Why Can’t Ukraine be the Switzerland of Eurasia?
By Dmytro Firtash
Almost 8 years ago, on May 21, 2014, I published an op-ed for the Kyiv Post with a headline — “Ukraine must be strong, independent and neutral.”
With Russian military forces gathered on Ukraine’s border and President Biden and NATO allies warning of the serious consequences if Russia violates our sovereignty and invades, the headline of my Kyiv Post op-ed from eight years ago remains just as relevant to the current crisis. And more important, it offers a likely answer to it.
My question today is: Why must Ukraine be forced to choose between being anti-Russia and a member of NATO or pro-Russia and anti-NATO? Why can’t we be neutral — the “Switzerland of Eurasia?” This would be consistent with Ukraine’s historic position, going back to the Middle Ages, of being at the trading crossroads between Europe and Asia.
I reminded readers eight years ago in my op-ed of Ukraine’s proud ethnic and cultural diversity. The people of Ukraine speak different languages and follow different religions. About three-quarters of our people are like me, ethnic Ukrainian, with a bit more proportion of them in the west compared to the east. About one-fifth of the population, primarily in the east, are ethnic Russian and have family and cultural ties to Russia. There are also Byelorussians, Moldovans, Poles, Jews, Tatars, Bulgarians, Hungarians, and many other ethnic groups living in Ukraine. While we may speak in different languages and have different cultural traditions, we are all Ukrainians with a common, historic national identity.
About 500 million people live in the European Union, to the west of Ukraine, and about 140 million people to the east in Russia. Ukraine is not just a point on the map. Ukraine is, by territory, the largest country in Europe and by population the sixth largest, with a population of more than 45 million people. We have well-developed infrastructure — roads, railways, and pipelines as well as many ports on the Black Sea. We have fertile land, water, minerals, and natural resources. But our most important resource is our people — highly-educated and hard-working.
This is my point pertinent to the current crisis: America, Europe, and Russia can all benefit from a neutral Ukraine as economic and trading partners with all, military allies of none.
I am a businessman. I am not interested in the political views of my business or trading partners.
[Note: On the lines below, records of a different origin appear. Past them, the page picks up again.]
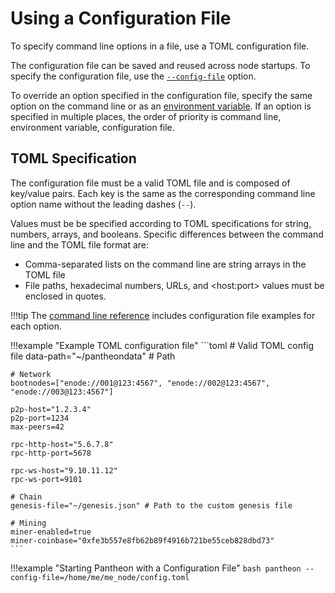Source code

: # Using a Configuration File

To specify command line options in a file, use a TOML configuration file. 

The configuration file can be saved and reused across node startups. To specify the configuration file,
use the [`--config-file`](../../Reference/Pantheon-CLI/Pantheon-CLI-Syntax.md#config-file) option. 

To override an option specified in the configuration file, specify the same option on the command line or as 
an [environment variable](../../Reference/Pantheon-CLI/Pantheon-CLI-Syntax.md#pantheon-environment-variables). If an option is specified in multiple places, 
the order of priority is command line, environment variable, configuration file. 

## TOML Specification

The configuration file must be a valid TOML file and is composed of key/value pairs. Each key is the 
same as the corresponding command line option name without the leading dashes (`--`).

Values must be be specified according to TOML specifications for string, numbers, arrays, and booleans.
Specific differences between the command line and the TOML file format are: 

* Comma-separated lists on the command line are string arrays in the TOML file 
* File paths, hexadecimal numbers, URLs, and &lt;host:port> values must be enclosed in quotes. 

!!!tip
    The [command line reference](../../Reference/Pantheon-CLI/Pantheon-CLI-Syntax.md) includes configuration file examples for each option.  

!!!example "Example TOML configuration file"
    ```toml
    # Valid TOML config file
    data-path="~/pantheondata" # Path
    
    # Network
    bootnodes=["enode://001@123:4567", "enode://002@123:4567", "enode://003@123:4567"]
    
    p2p-host="1.2.3.4"
    p2p-port=1234
    max-peers=42
    
    rpc-http-host="5.6.7.8"
    rpc-http-port=5678
    
    rpc-ws-host="9.10.11.12"
    rpc-ws-port=9101
    
    # Chain
    genesis-file="~/genesis.json" # Path to the custom genesis file
    
    # Mining
    miner-enabled=true
    miner-coinbase="0xfe3b557e8fb62b89f4916b721be55ceb828dbd73"
    ```
    
!!!example "Starting Pantheon with a Configuration File"
    ```bash
    pantheon --config-file=/home/me/me_node/config.toml
    ```
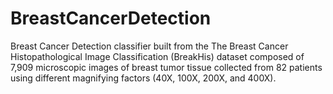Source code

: # BreastCancerDetection
Breast Cancer Detection classifier built from the The Breast Cancer Histopathological Image Classification (BreakHis) dataset composed of 7,909 microscopic images of breast tumor tissue collected from 82 patients using different magnifying factors (40X, 100X, 200X, and 400X).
I started as a young man with nothing in the early 1990s, and my country was in a chaotic situation after the collapse of the Soviet Union. Ukraine declared her independence and we started to build a new democratic system of government in very difficult times. We had no national currency and no public institutions to ensure order and stability. For many years, the main problem for most of us Ukrainians has been how to go about finding basic food, shelter, and security for our families and ensure the future of our children.
I have little doubt I speak for many Ukrainians who would like to have the best of both worlds — neutrality, trading with all, and good relations with all. And why not? This would mean more jobs and prosperity for Ukraine. A neutral Ukraine should not be seen as a threat to America, Europe, or Russia. The attitude of “if you are not with us, you are against us,” is not only wrong. Under the current circumstances, it is dangerous.
But one point must be made: It is too bad that Ukraine can’t make the decision to declare its preference for neutrality without the current crisis making it seem as if they are doing it because of threats from the outside — rather than in its own interests, as is the case.
To repeat my headline from years ago: I believe in a united, independent, and neutral Ukraine. We can and should remain neutral — like Switzerland. I believe that is the best way to end the current crisis — with everyone agreeing to respect Ukrainian neutrality and our sovereignty.
As Abraham Lincoln said in 1864, “The dogmas of the quiet past are inadequate to the stormy present. The occasion is piled high with difficulty, and we must rise — with the occasion. As our case is new, so we must think anew, and act anew. We must disenthrall ourselves, and then we shall save our country.”
Mr. Firtash, a successful Ukrainian businessman, for the last nine years has been forced to reside in Vienna, Austria, where he has resisted extradition to the U.S. for an indictment based on allegations of a “scheme to bribe” Indian officials — not actual bribery — having nothing to do with the U.S. He has categorically denied those charges.
DISSEMINATED BY DAVIS GOLDBERG GALPER, A REGISTERED FOREIGN AGENT, ON BEHALF OF DMITRY FIRTASH. ADDITIONAL INFORMATION IS AVAILABLE AT THE US DEPT OF JUSTICE, WASHINGTON, D.C.